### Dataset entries
Content starts

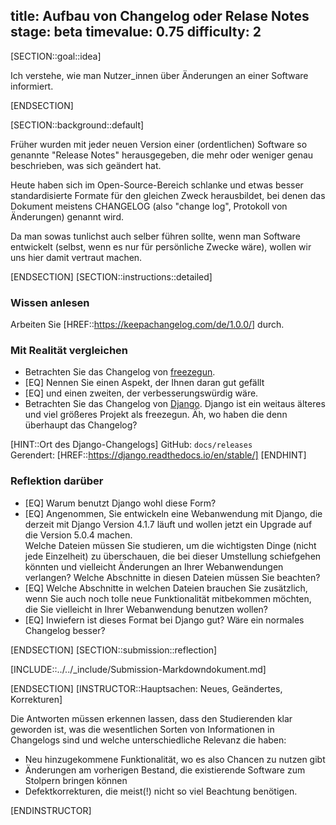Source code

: title: Aufbau von Changelog oder Relase Notes
stage: beta
timevalue: 0.75
difficulty: 2
---

[SECTION::goal::idea]

Ich verstehe, wie man Nutzer_innen über Änderungen an einer Software informiert.

[ENDSECTION]

[SECTION::background::default]

Früher wurden mit jeder neuen Version einer (ordentlichen) Software so genannte
"Release Notes" herausgegeben, die mehr oder weniger genau beschrieben, was sich geändert hat.

Heute haben sich im Open-Source-Bereich schlanke und etwas besser standardisierte Formate
für den gleichen Zweck herausbildet, bei denen das Dokument meistens
CHANGELOG (also "change log", Protokoll von Änderungen) genannt wird.

Da man sowas tunlichst auch selber führen sollte, wenn man Software entwickelt
(selbst, wenn es nur für persönliche Zwecke wäre), wollen wir uns hier
damit vertraut machen.

[ENDSECTION]
[SECTION::instructions::detailed]

### Wissen anlesen

Arbeiten Sie [HREF::https://keepachangelog.com/de/1.0.0/] durch.

### Mit Realität vergleichen

- Betrachten Sie das Changelog von [freezegun](https://github.com/spulec/freezegun).
- [EQ] Nennen Sie einen Aspekt, der Ihnen daran gut gefällt
- [EQ] und einen zweiten, der verbesserungswürdig wäre.
- Betrachten Sie das Changelog von [Django](https://github.com/django/django).
  Django ist ein weitaus älteres und viel größeres Projekt als freezegun.
  Äh, wo haben die denn überhaupt das Changelog?

[HINT::Ort des Django-Changelogs]
GitHub: `docs/releases`  
Gerendert: [HREF::https://django.readthedocs.io/en/stable/]
[ENDHINT]

### Reflektion darüber

- [EQ] Warum benutzt Django wohl diese Form?
- [EQ] Angenommen, Sie entwickeln eine Webanwendung mit Django, die derzeit
  mit Django Version 4.1.7 läuft und wollen jetzt ein Upgrade auf die
  Version 5.0.4 machen.  
  Welche Dateien müssen Sie studieren, um die wichtigsten Dinge (nicht jede Einzelheit) zu überschauen,
  die bei dieser Umstellung schiefgehen könnten und vielleicht Änderungen an Ihrer
  Webanwendungen verlangen? Welche Abschnitte in diesen Dateien müssen Sie beachten?
- [EQ] Welche Abschnitte in welchen Dateien brauchen Sie zusätzlich, wenn Sie auch noch
  tolle neue Funktionalität mitbekommen möchten, die Sie vielleicht in Ihrer Webanwendung
  benutzen wollen?
- [EQ] Inwiefern ist dieses Format bei Django gut?
  Wäre ein normales Changelog besser?

[ENDSECTION]
[SECTION::submission::reflection]

[INCLUDE::../../_include/Submission-Markdowndokument.md]

[ENDSECTION]
[INSTRUCTOR::Hauptsachen: Neues, Geändertes, Korrekturen]

Die Antworten müssen erkennen lassen, dass den Studierenden klar geworden ist,
was die wesentlichen Sorten von Informationen in Changelogs sind und
welche unterschiedliche Relevanz die haben:

- Neu hinzugekommene Funktionalität, wo es also Chancen zu nutzen gibt
- Änderungen am vorherigen Bestand, die existierende Software zum Stolpern bringen können
- Defektkorrekturen, die meist(!) nicht so viel Beachtung benötigen.

[ENDINSTRUCTOR]
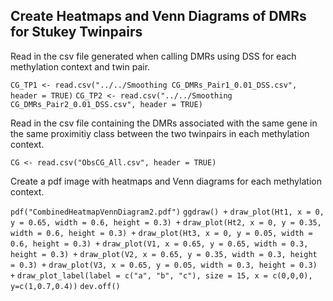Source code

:## Create Heatmaps and Venn Diagrams of DMRs for Stukey Twinpairs

Read in the csv file generated when calling DMRs using DSS for each methylation context and twin pair.

```CG_TP1 <- read.csv("../../Smoothing CG_DMRs_Pair1_0.01_DSS.csv", header = TRUE)```
```CG_TP2 <- read.csv("../../Smoothing CG_DMRs_Pair2_0.01_DSS.csv", header = TRUE)```

Read in the csv file containing the DMRs associated with the same gene in the same proximitiy class between the two twinpairs in each methylation context.

```CG <- read.csv("ObsCG_All.csv", header = TRUE)```

Create a pdf image with heatmaps and Venn diagrams for each methylation context.

```pdf("CombinedHeatmapVennDiagram2.pdf")```
```ggdraw() +```
  ```draw_plot(Ht1, x = 0, y = 0.65, width = 0.6, height = 0.3) +```
  ```draw_plot(Ht2, x = 0, y = 0.35, width = 0.6, height = 0.3) +```
  ```draw_plot(Ht3, x = 0, y = 0.05, width = 0.6, height = 0.3) +```
  ```draw_plot(V1, x = 0.65, y = 0.65, width = 0.3, height = 0.3) +```
  ```draw_plot(V2, x = 0.65, y = 0.35, width = 0.3, height = 0.3) +```
  ```draw_plot(V3, x = 0.65, y = 0.05, width = 0.3, height = 0.3) +```
  ```draw_plot_label(label = c("a", "b", "c"), size = 15, x = c(0,0,0), y=c(1,0.7,0.4))```
```dev.off()```
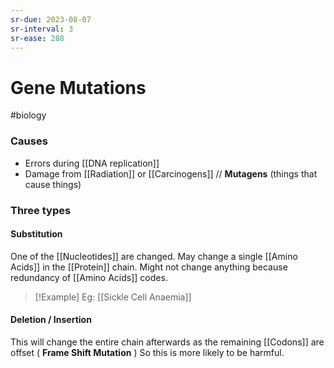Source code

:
 ```yaml
---
sr-due: 2023-08-07
sr-interval: 3
sr-ease: 288
---
```

# Gene Mutations
#biology 

### Causes
- Errors during [[DNA replication]]
- Damage from [[Radiation]] or [[Carcinogens]] // **Mutagens** (things that cause things)
### Three types 
#### Substitution
One of the [[Nucleotides]] are changed. May change a single [[Amino Acids]] in the [[Protein]] chain. Might not change anything because redundancy of [[Amino Acids]] codes.
> [!Example] Eg: [[Sickle Cell Anaemia]]
#### Deletion / Insertion
This will change the entire chain afterwards as the remaining [[Codons]] are offset ( **Frame Shift Mutation** )
So this is more likely to be harmful.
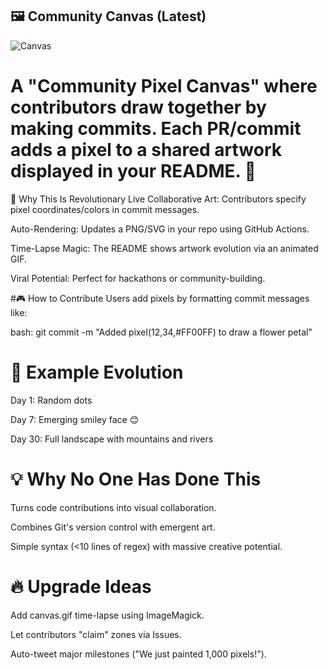 ## 🖼️ Community Canvas (Latest)
![Canvas](https://raw.githubusercontent.com/yourusername/yourrepo/main/canvas.png)

# A "Community Pixel Canvas" where contributors draw together by making commits. Each PR/commit adds a pixel to a shared artwork displayed in your README. 🎨

🌟 Why This Is Revolutionary
Live Collaborative Art: Contributors specify pixel coordinates/colors in commit messages.

Auto-Rendering: Updates a PNG/SVG in your repo using GitHub Actions.

Time-Lapse Magic: The README shows artwork evolution via an animated GIF.

Viral Potential: Perfect for hackathons or community-building.

#🎮 How to Contribute
Users add pixels by formatting commit messages like:

bash:
git commit -m "Added pixel(12,34,#FF00FF) to draw a flower petal"

# 🌈 Example Evolution
Day 1: Random dots

Day 7: Emerging smiley face 😊

Day 30: Full landscape with mountains and rivers

# 💡 Why No One Has Done This
Turns code contributions into visual collaboration.

Combines Git's version control with emergent art.

Simple syntax (<10 lines of regex) with massive creative potential.

# 🔥 Upgrade Ideas
Add canvas.gif time-lapse using ImageMagick.

Let contributors "claim" zones via Issues.

Auto-tweet major milestones ("We just painted 1,000 pixels!").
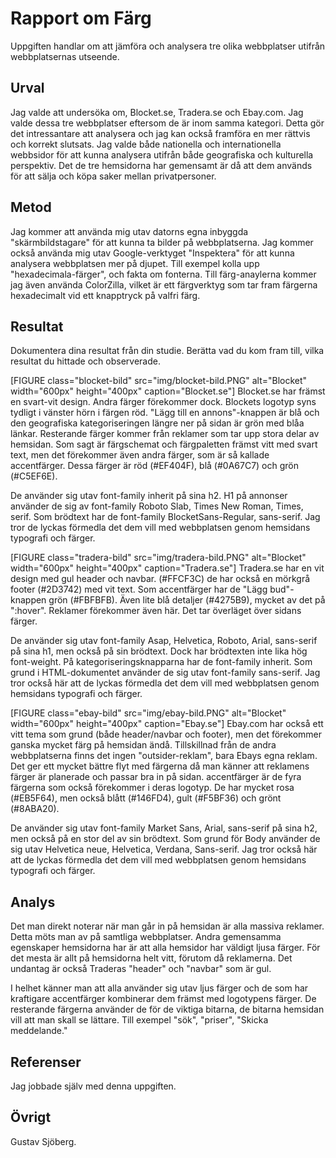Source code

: <!-- ---
views:
    redovisa:
        region: sidebar-right
        template: anax/v2/block/default
        data:
            meta:
                type: single
                route: block/test
--- -->

Rapport om Färg
=======================

Uppgiften handlar om att jämföra och analysera tre olika webbplatser utifrån webbplatsernas utseende.

Urval
-----------------------

Jag valde att undersöka om, Blocket.se, Tradera.se och Ebay.com. Jag valde dessa tre webbplatser
eftersom de är inom samma kategori. Detta gör det intressantare att analysera och jag kan också framföra en mer
rättvis och korrekt slutsats. Jag valde både nationella och internationella webbsidor för att kunna analysera utifrån
både geografiska och kulturella perspektiv. Det de tre hemsidorna har gemensamt är då att dem används för att sälja
och köpa saker mellan privatpersoner.

Metod
-----------------------

Jag kommer att använda mig utav datorns egna inbyggda "skärmbildstagare" för att kunna ta bilder på webbplatserna.
Jag kommer också använda mig utav Google-verktyget "Inspektera" för att kunna analysera webbplatsen mer på djupet.
Till exempel kolla upp "hexadecimala-färger", och fakta om fonterna. Till färg-anaylerna kommer jag även använda ColorZilla,
vilket är ett färgverktyg som tar fram färgerna hexadecimalt vid ett knapptryck på valfri färg.

Resultat
-----------------------

Dokumentera dina resultat från din studie. Berätta vad du kom fram till, vilka resultat du hittade och observerade.

[FIGURE class="blocket-bild" src="img/blocket-bild.PNG" alt="Blocket" width="600px" height="400px" caption="Blocket.se"]
Blocket.se har främst en svart-vit design. Andra färger förekommer dock. Blockets logotyp syns tydligt i vänster hörn i färgen röd.
"Lägg till en annons"-knappen är blå och den geografiska kategoriseringen längre ner på sidan är grön med blåa länkar.
Resterande färger kommer från reklamer som tar upp stora delar av hemsidan.
Som sagt är färgschemat och färgpaletten främst vitt med svart text, men det förekommer även andra färger, som är så kallade accentfärger.
Dessa färger är röd (#EF404F), blå (#0A67C7) och grön (#C5EF6E).

De använder sig utav font-family inherit på sina h2. H1 på annonser använder de sig av font-family Roboto Slab, Times New Roman, Times, serif.
Som brödtext har de font-family BlocketSans-Regular, sans-serif. Jag tror de lyckas förmedla det dem vill med webbplatsen genom hemsidans typografi och färger.




[FIGURE class="tradera-bild" src="img/tradera-bild.PNG" alt="Blocket" width="600px" height="400px" caption="Tradera.se"]
Tradera.se har en vit design med gul header och navbar. (#FFCF3C) de har också en mörkgrå footer (#2D3742) med vit text.
Som accentfärger har de "Lägg bud"-knappen grön (#FBFBFB). Även lite blå detaljer (#4275B9), mycket av det på ":hover".
Reklamer förekommer även här. Det tar överläget över sidans färger.

De använder sig utav font-family Asap, Helvetica, Roboto, Arial, sans-serif på sina h1, men också på sin brödtext. Dock har brödtexten inte lika hög font-weight.
På kategoriseringsknapparna har de font-family inherit. Som grund i HTML-dokumentet använder de sig utav font-family sans-serif.
Jag tror också här att de lyckas förmedla det dem vill med webbplatsen genom hemsidans typografi och färger.




[FIGURE class="ebay-bild" src="img/ebay-bild.PNG" alt="Blocket" width="600px" height="400px" caption="Ebay.se"]
Ebay.com har också ett vitt tema som grund (både header/navbar och footer), men det förekommer ganska mycket färg på hemsidan ändå. Tillskillnad från de andra
webbplatserna finns det ingen "outsider-reklam", bara Ebays egna reklam. Det ger ett mycket bättre flyt med färgerna då man känner att reklamens
färger är planerade och passar bra in på sidan. accentfärger är de fyra färgerna som också förekommer i deras logotyp. De har mycket rosa (#EB5F64), men också blått (#146FD4),
gult (#F5BF36) och grönt (#8ABA20).

De använder sig utav font-family Market Sans, Arial, sans-serif på sina h2, men också på en stor del av sin brödtext.
Som grund för Body använder de sig utav Helvetica neue, Helvetica, Verdana, Sans-serif.
Jag tror också här att de lyckas förmedla det dem vill med webbplatsen genom hemsidans typografi och färger.




Analys
-----------------------

Det man direkt noterar när man går in på hemsidan är alla massiva reklamer. Detta möts man av på samtliga webbplatser.
Andra gemensamma egenskaper hemsidorna har är att alla hemsidor har väldigt ljusa färger. För det mesta är allt på hemsidorna
helt vitt, förutom då reklamerna. Det undantag är också Traderas "header" och "navbar" som är gul.

I helhet känner man att alla använder sig utav ljus färger och de som har kraftigare accentfärger kombinerar dem främst med logotypens färger.
De resterande färgerna använder de för de viktiga bitarna, de bitarna hemsidan vill att man skall se lättare. Till exempel "sök", "priser", "Skicka meddelande."

Referenser
-----------------------

Jag jobbade själv med denna uppgiften.

Övrigt
-----------------------

Gustav Sjöberg.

Content ends

Where the word "methylation" appears in a line of the entries, copy that line.

Read in the csv file generated when calling DMRs using DSS for each methylation context and twin pair.
Read in the csv file containing the DMRs associated with the same gene in the same proximitiy class between the two twinpairs in each methylation context.
Create a pdf image with heatmaps and Venn diagrams for each methylation context.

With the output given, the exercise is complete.